The “status quo” has fought back against the sleep-outs, however. When the group slept out weekly in Boston Common last fall, they were cited for trespassing.
“We were woken up every night in the middle of the night by police cars coming into Boston Common, ” said Rosenthal.
Veronica Gassert attended a sleep-out at Boston Common this past fall where she received a citation from the Boston Police for being on the common past 11 p.m., when it closes.
She said that the National Lawyers Guild worked with the Leadership Campaign to negotiate a deal in court. Sleep-out attendees went to a hearing, where they were ordered to pay a $50 fine per citation, Gassert said.

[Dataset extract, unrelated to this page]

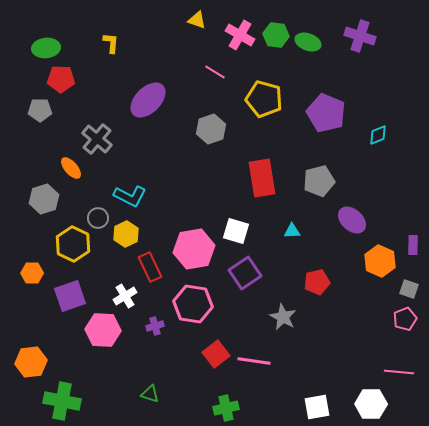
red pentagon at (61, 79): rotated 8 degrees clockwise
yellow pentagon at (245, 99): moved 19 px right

If the bill for the emergency task force is not passed before Earth Day, April 22, then they plan to sleep-out on Boston Common again and face more serious, possibly criminal charges, Rosenthal said.
But, like for many youth, compromise is not an option.
“I’m sure we will hear a lot about compromise in the coming years, that we need to make our goals more reasonable,” said Rosenthal. “But there cannot be any negotiation, we have to do what is necessary at this point. Physics and chemistry do not compromise.”